Every movie with a boy-meets-girl, boy-gets-girl, boy-loses-girl, boy-gets-girl-back story has me in a seat at my nearest movie theater on opening night.

First let me tell you why I love the classic Rom Com. The swell of music, the lovelorn eyes, the tears, the disappointment, the reunion and the happy ending: I’m a sucker for it all.

It starts with the meet-cute. If a character doesn’t meet someone in the style Katherine Heigl meets James Marsden in “27 Dresses,” forget about it. A bride’s flying bouquet knocks her out, then he helps her off the floor. The meet-cute is essential to the Rom Com.

And after the rise and fall of the couple, there always comes a big speech.
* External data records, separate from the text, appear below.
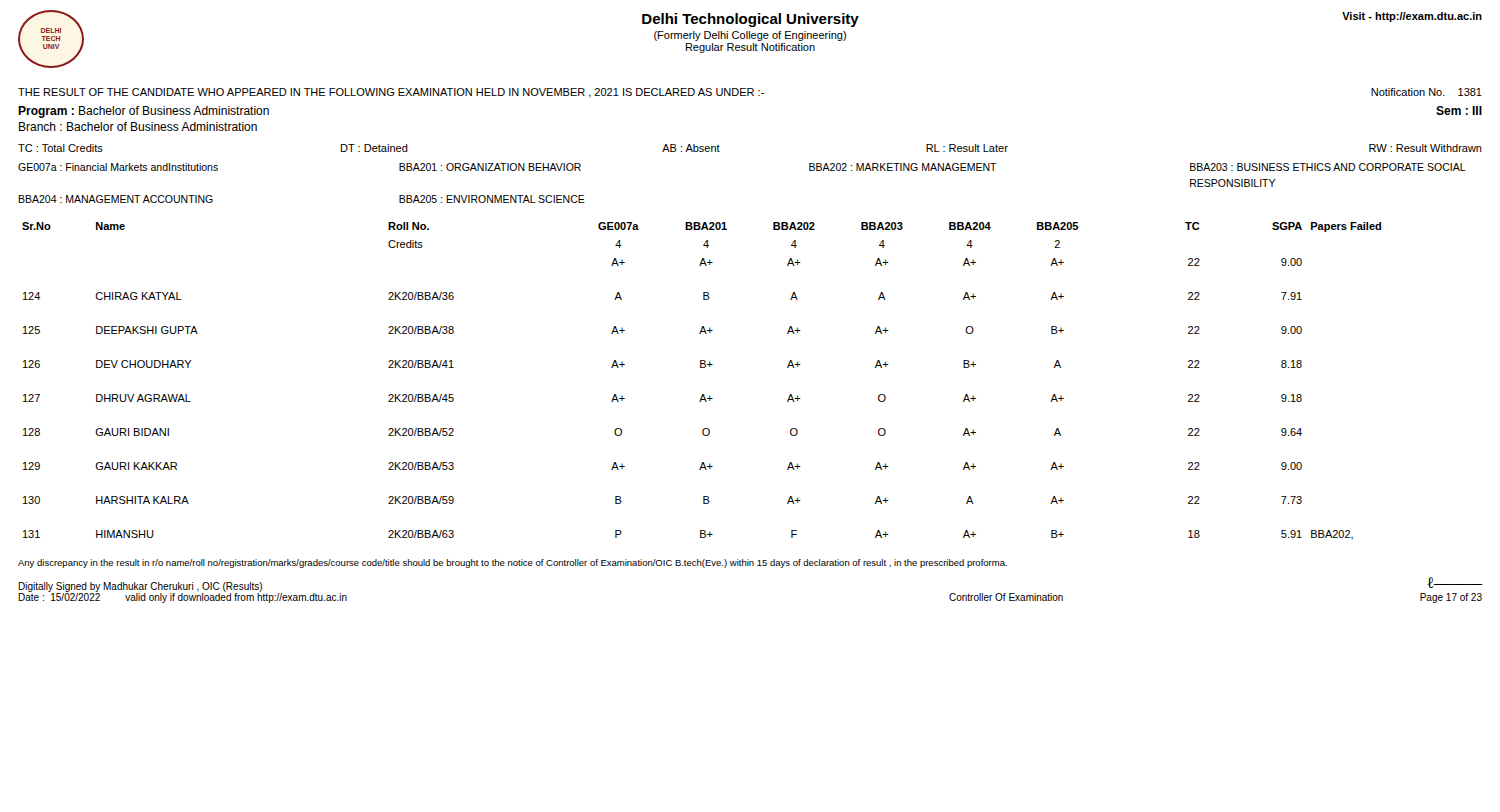DELHI
TECH
UNIV
Visit - http://exam.dtu.ac.in
Delhi Technological University
(Formerly Delhi College of Engineering)
Regular Result Notification
THE RESULT OF THE CANDIDATE WHO APPEARED IN THE FOLLOWING EXAMINATION HELD IN NOVEMBER , 2021 IS DECLARED AS UNDER :- Notification No. 1381
Program : Bachelor of Business Administration
Sem : III
Branch : Bachelor of Business Administration
TC : Total Credits
DT : Detained
AB : Absent
RL : Result Later
RW : Result Withdrawn
GE007a : Financial Markets andInstitutions
BBA201 : ORGANIZATION BEHAVIOR
BBA202 : MARKETING MANAGEMENT
BBA203 : BUSINESS ETHICS AND CORPORATE SOCIAL RESPONSIBILITY
BBA204 : MANAGEMENT ACCOUNTING
BBA205 : ENVIRONMENTAL SCIENCE
| Sr.No | Name | Roll No. | GE007a | BBA201 | BBA202 | BBA203 | BBA204 | BBA205 | TC | SGPA | Papers Failed |
| --- | --- | --- | --- | --- | --- | --- | --- | --- | --- | --- | --- |
| | | Credits | 4 | 4 | 4 | 4 | 4 | 2 | | | |
| | | | A+ | A+ | A+ | A+ | A+ | A+ | 22 | 9.00 | |
| 124 | CHIRAG KATYAL | 2K20/BBA/36 | A | B | A | A | A+ | A+ | 22 | 7.91 | |
| 125 | DEEPAKSHI GUPTA | 2K20/BBA/38 | A+ | A+ | A+ | A+ | O | B+ | 22 | 9.00 | |
| 126 | DEV CHOUDHARY | 2K20/BBA/41 | A+ | B+ | A+ | A+ | B+ | A | 22 | 8.18 | |
| 127 | DHRUV AGRAWAL | 2K20/BBA/45 | A+ | A+ | A+ | O | A+ | A+ | 22 | 9.18 | |
| 128 | GAURI BIDANI | 2K20/BBA/52 | O | O | O | O | A+ | A | 22 | 9.64 | |
| 129 | GAURI KAKKAR | 2K20/BBA/53 | A+ | A+ | A+ | A+ | A+ | A+ | 22 | 9.00 | |
| 130 | HARSHITA KALRA | 2K20/BBA/59 | B | B | A+ | A+ | A | A+ | 22 | 7.73 | |
| 131 | HIMANSHU | 2K20/BBA/63 | P | B+ | F | A+ | A+ | B+ | 18 | 5.91 | BBA202, |
Any discrepancy in the result in r/o name/roll no/registration/marks/grades/course code/title should be brought to the notice of Controller of Examination/OIC B.tech(Eve.) within 15 days of declaration of result , in the prescribed proforma.
Digitally Signed by Madhukar Cherukuri , OIC (Results)
Date : 15/02/2022 valid only if downloaded from http://exam.dtu.ac.in
Controller Of Examination
ℓ———
Page 17 of 23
There’s a reason girls are obsessed with Ryan Gosling. It’s because of the speech in “The Notebook.” What girl wouldn’t want to hear, “So it’s not gonna be easy. It’s gonna be really hard. We’re gonna have to work at this every day, but I want to do that because I want you. I want all of you, forever, you and me, every day.”

You didn’t think I would write a column about romantic comedies without mentioning “The Notebook,” did you?

But we all live for the happy ending. A wedding, a run to the airport, a profession of love or a Red Sox World Series win will almost always do it for me. One of my favorite endings is from “Fever Pitch.” Drew Barrymore drops from the Green Monster onto the field during a playoff game, past Johnny Damon himself, and runs across the grass to reunite with Jimmy Fallon. The combination of physical comedy, pure absurdness and words exchanged between the two lead to the perfect kiss.

It’s the blend of all of these that always makes my heart melt with happiness. But there must come the hate part of the relationship.

Unrealistic expectations plague my mind after every viewing. These movies, as entertaining as they are, mess with my head. They plant unnecessary hopes and anticipation in the view of my love life.

The likelihood of me falling in love with my best friend/co-worker/best friend’s fiancé/bus driver is pretty slim to none, probably (a girl’s got to give herself a little hope).

The likelihood of a guy giving an epic speech is a thing made only for outlandish YouTube proposals.

The likelihood of coming to a compromise in the name of love within an hour and 27 minutes is just plain crazy.

The likelihood of getting swept off my feet by the man of my dreams, either literally or figuratively, is smaller than a lightning strike.

I am, though, taking applications now for anyone who wants to try. I require tall, funny and smart.

That’s what the movies say I should be looking for, right?